── Dataset records
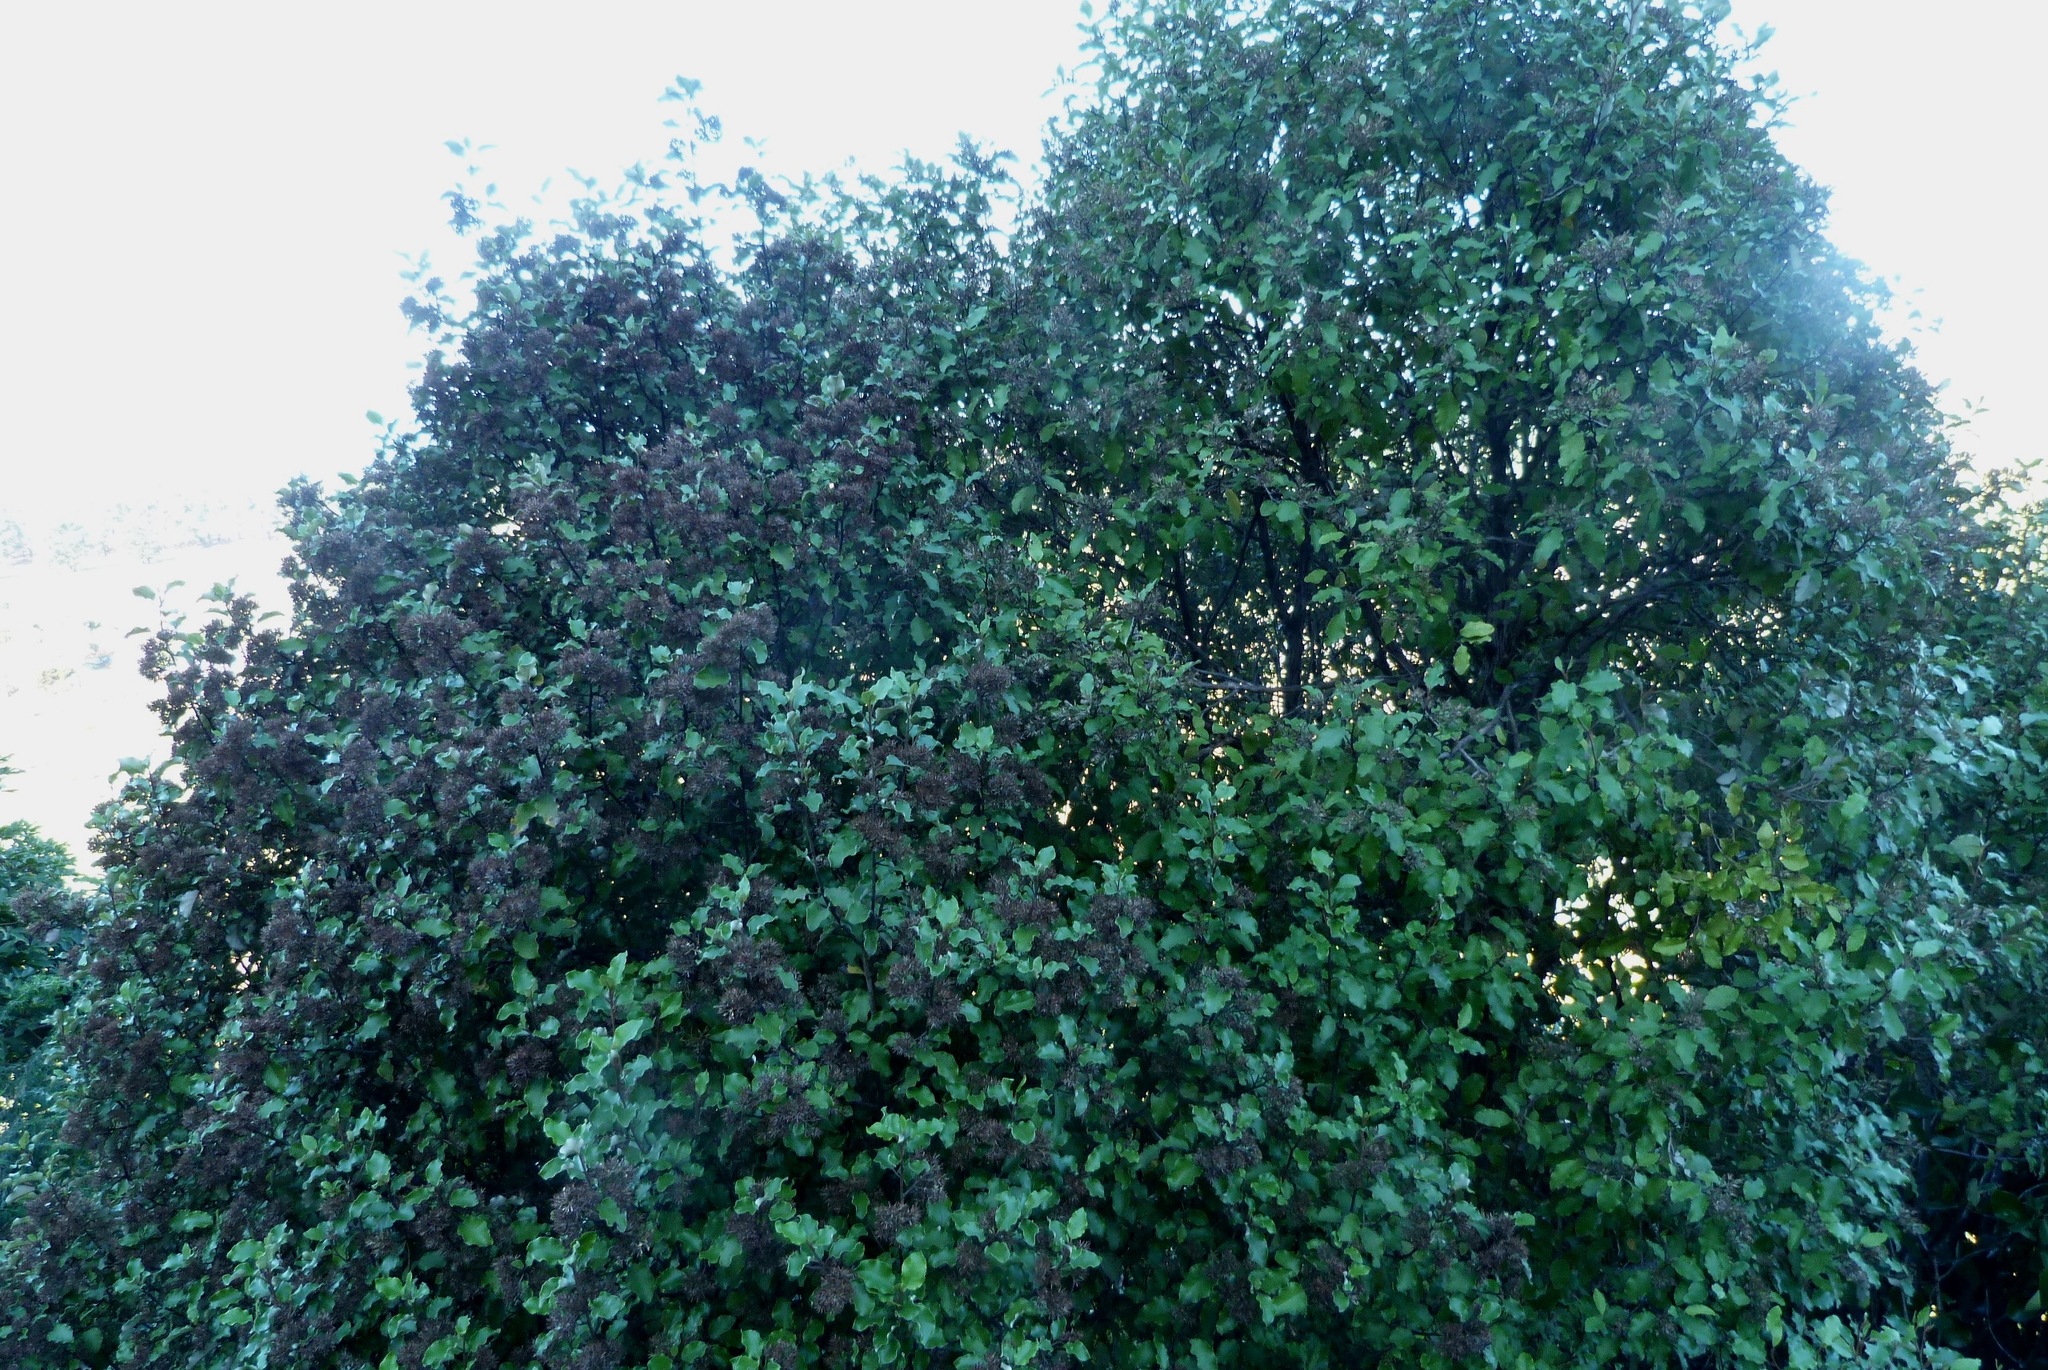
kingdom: Plantae
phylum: Tracheophyta
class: Magnoliopsida
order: Asterales
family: Asteraceae
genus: Olearia
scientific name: Olearia paniculata
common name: Akiraho
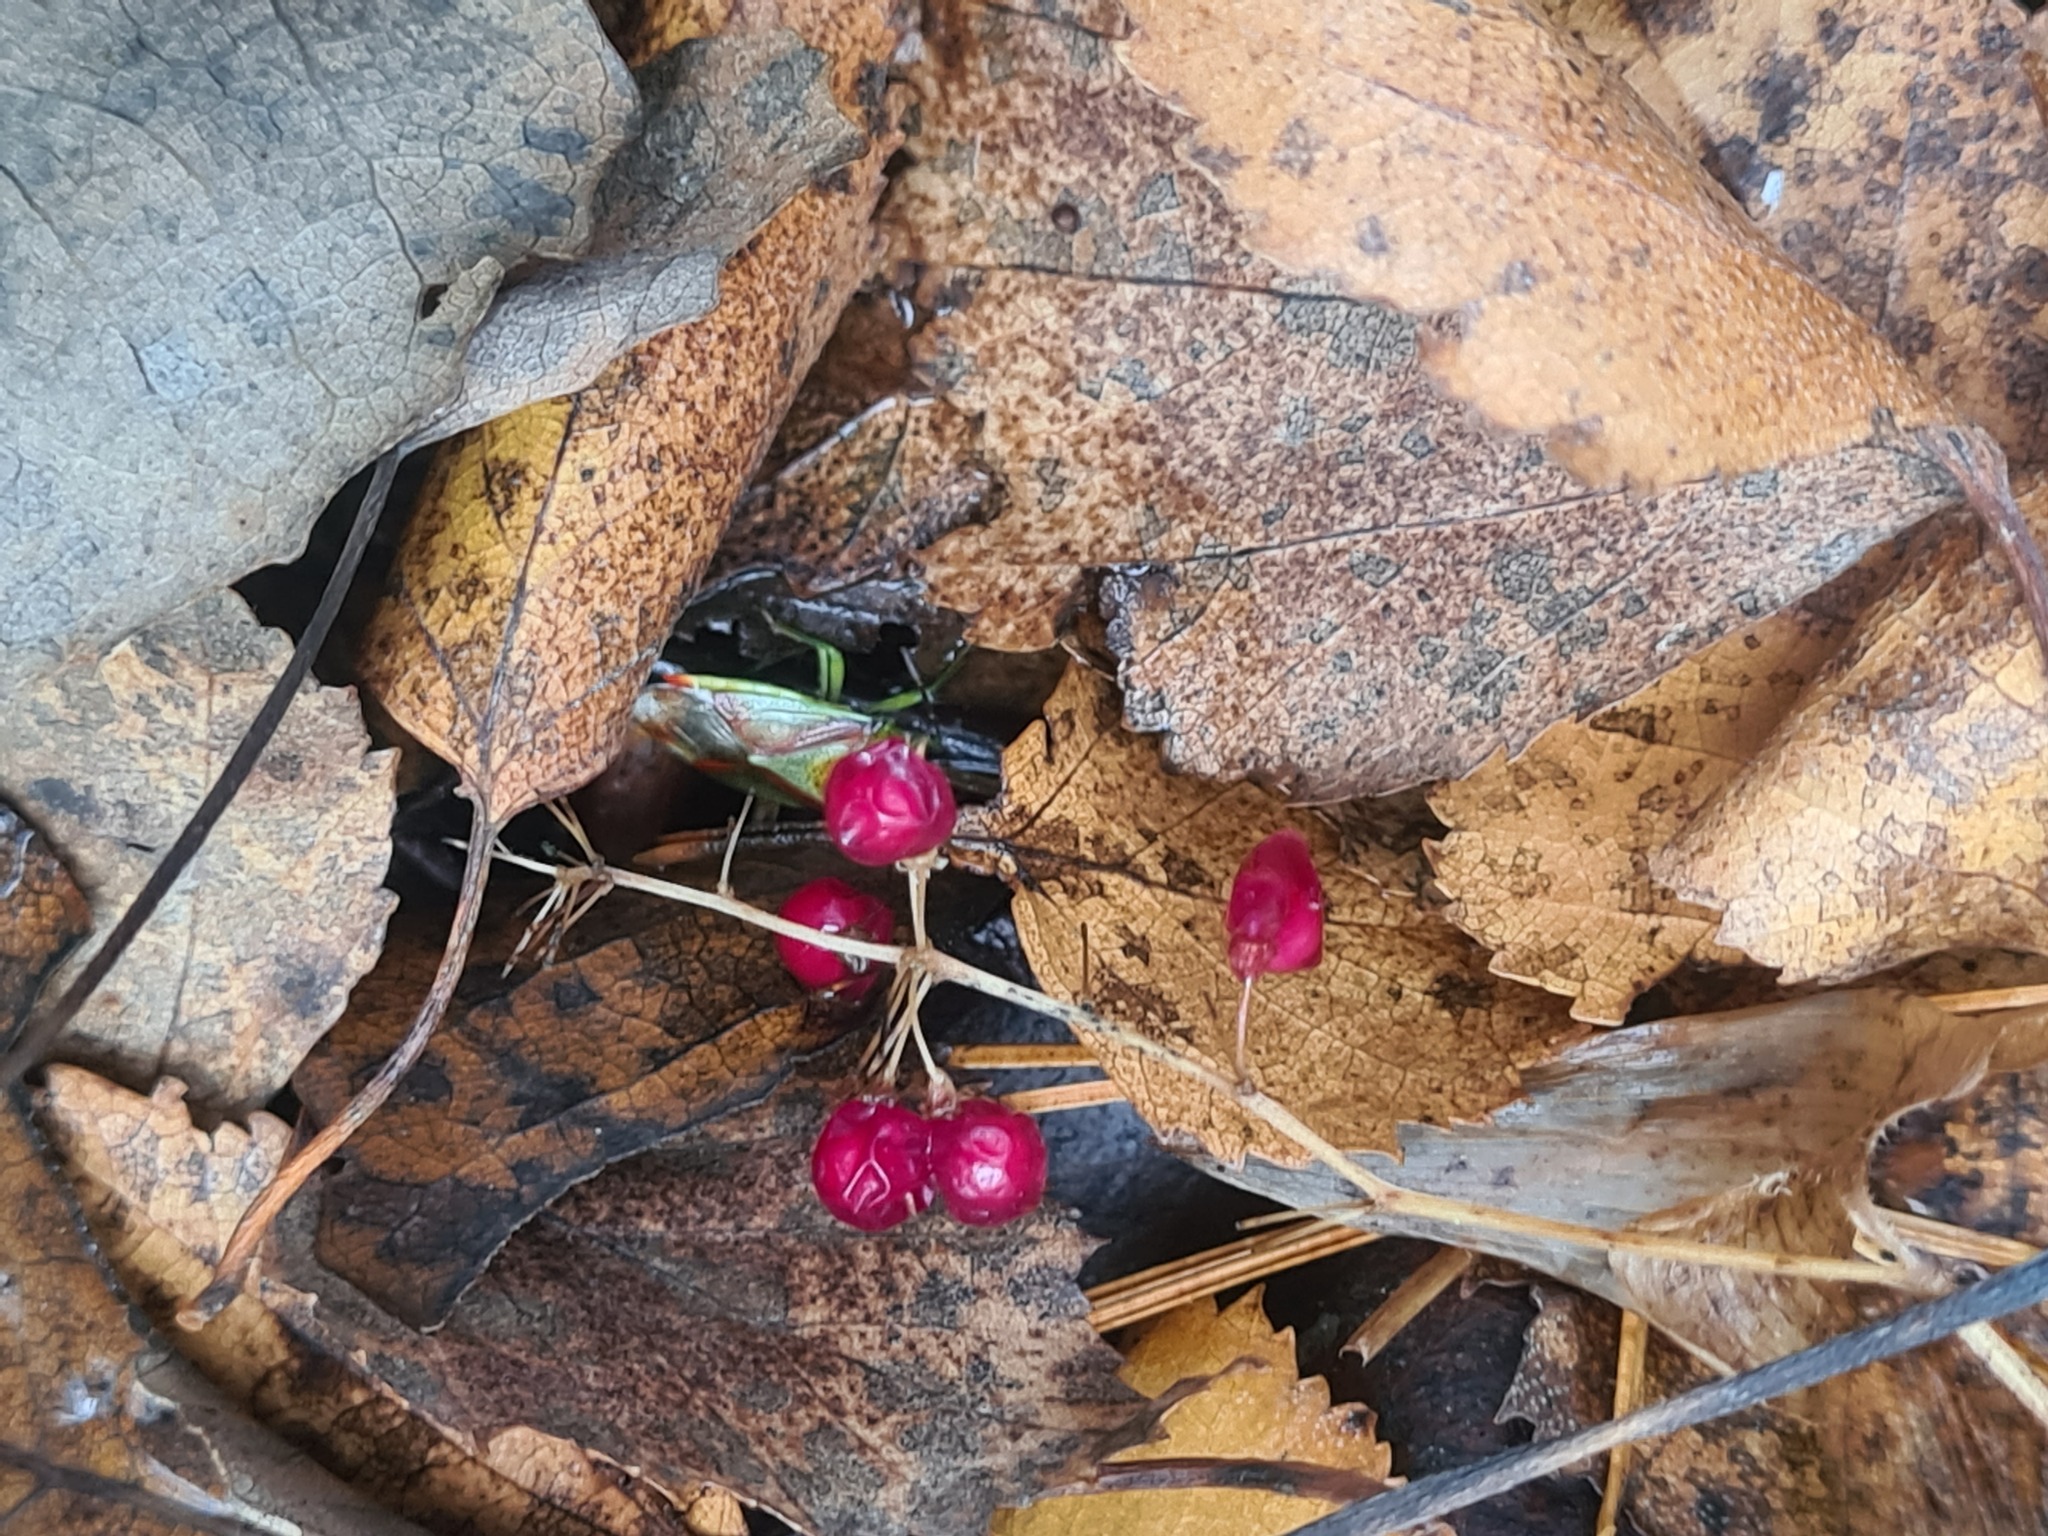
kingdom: Plantae
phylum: Tracheophyta
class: Liliopsida
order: Asparagales
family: Asparagaceae
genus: Maianthemum
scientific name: Maianthemum bifolium
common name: May lily
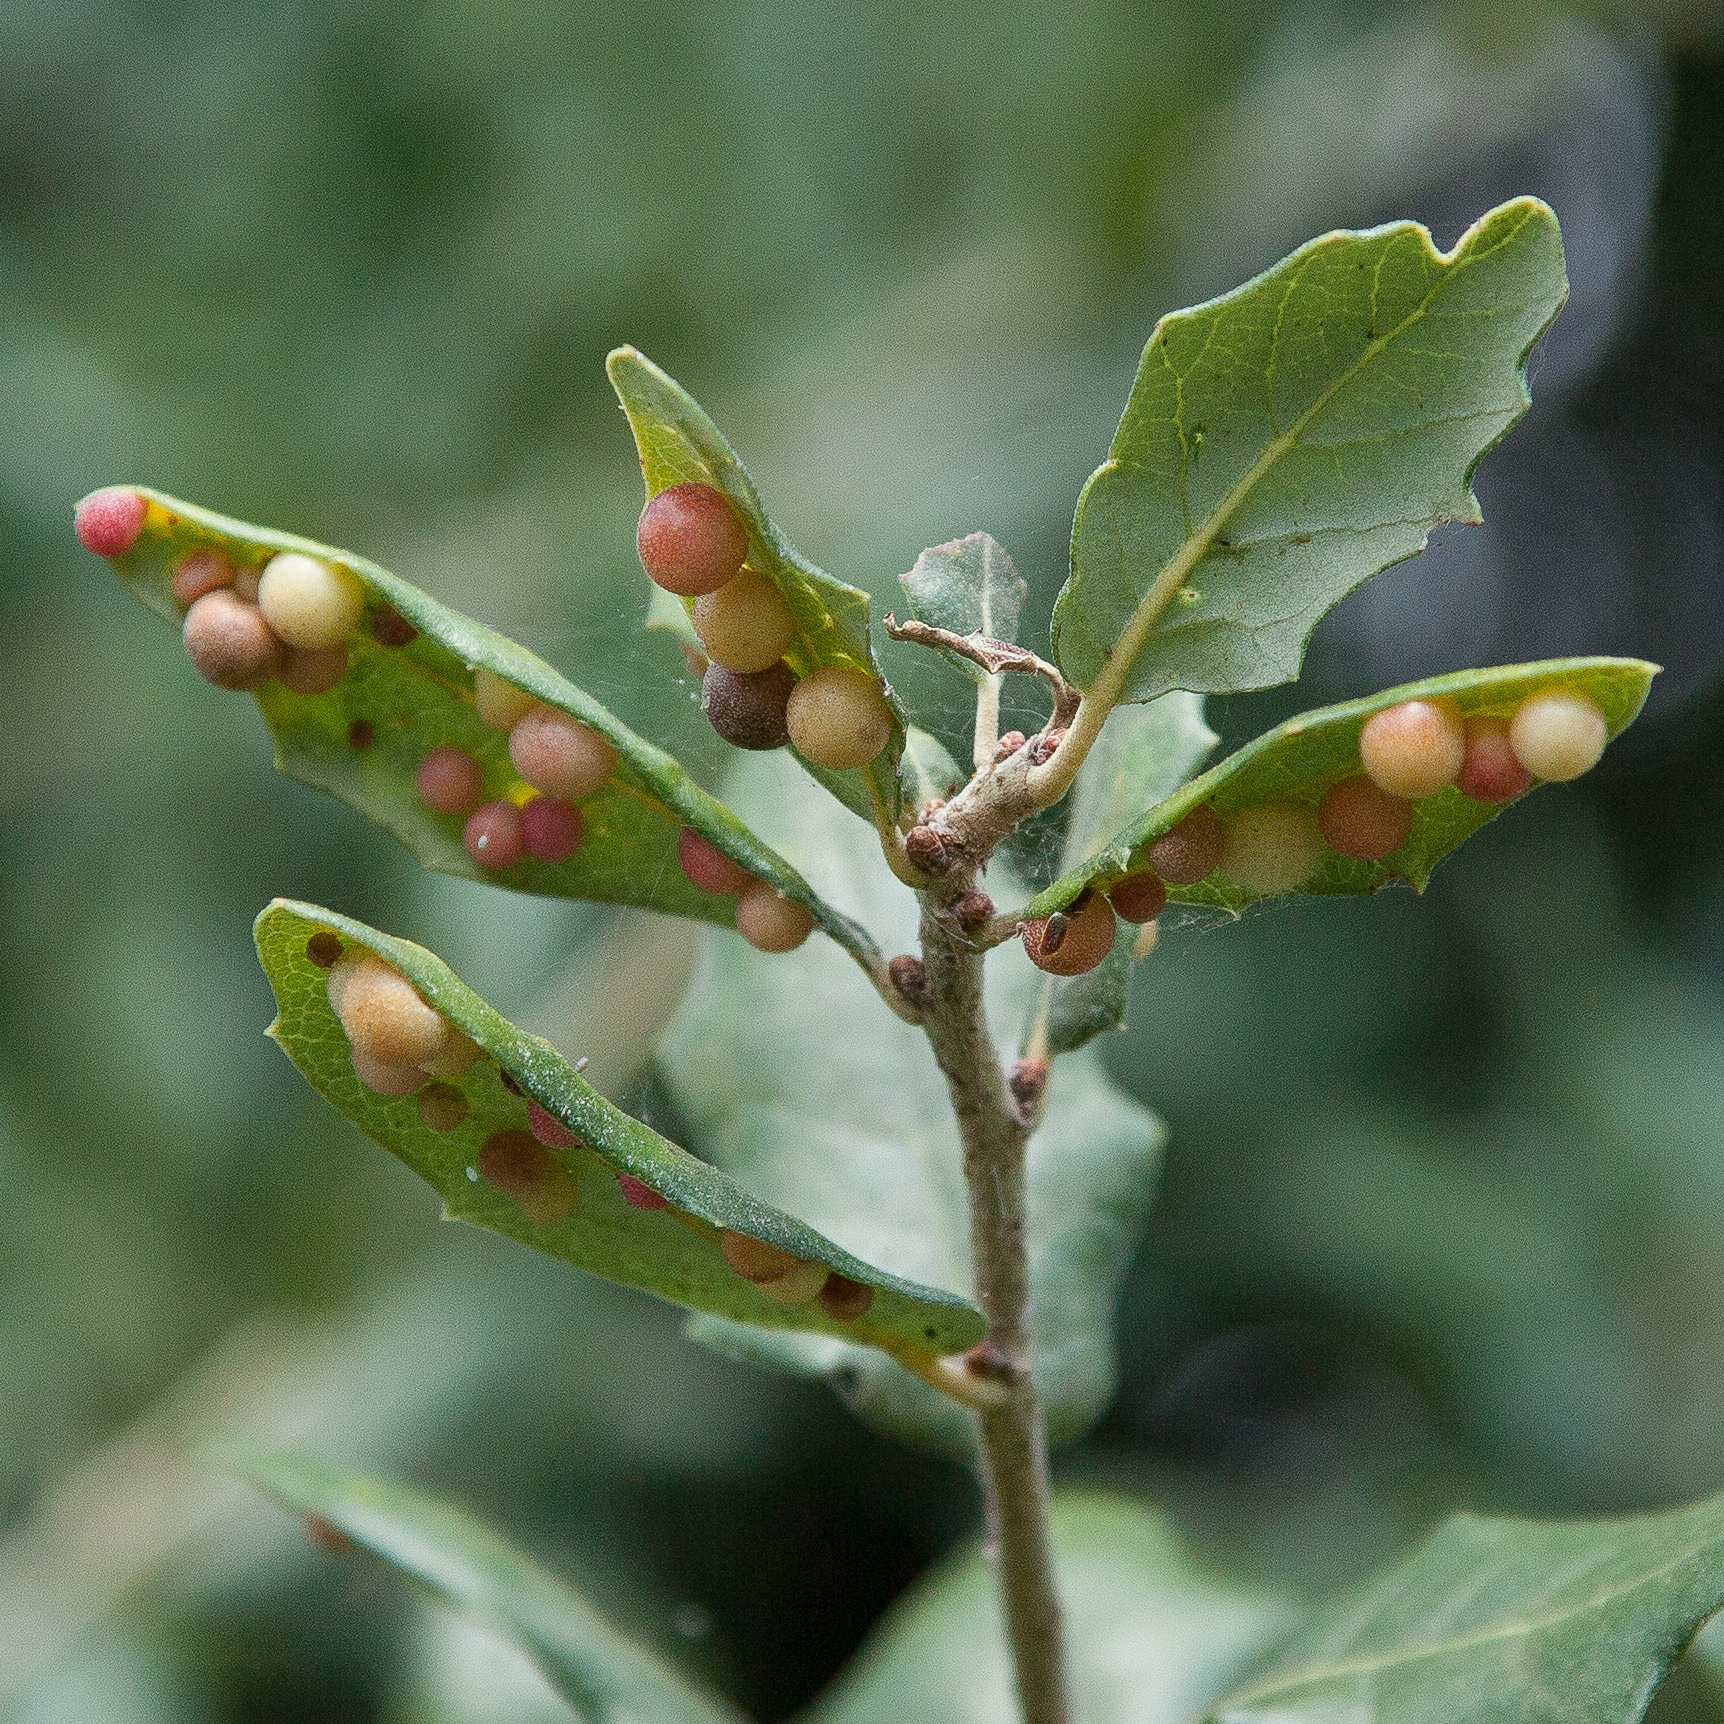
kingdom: Animalia
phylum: Arthropoda
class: Insecta
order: Hymenoptera
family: Cynipidae
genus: Belonocnema
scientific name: Belonocnema kinseyi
────
Problem to solve -
Please write out the lines above again, replacing each "scientific name" with "species" and keeping everything else the same. Leave the pictures out.

Task answer -
kingdom: Plantae
phylum: Tracheophyta
class: Magnoliopsida
order: Asterales
family: Asteraceae
genus: Olearia
species: Olearia paniculata
common name: Akiraho
kingdom: Plantae
phylum: Tracheophyta
class: Liliopsida
order: Asparagales
family: Asparagaceae
genus: Maianthemum
species: Maianthemum bifolium
common name: May lily
kingdom: Animalia
phylum: Arthropoda
class: Insecta
order: Hymenoptera
family: Cynipidae
genus: Belonocnema
species: Belonocnema kinseyi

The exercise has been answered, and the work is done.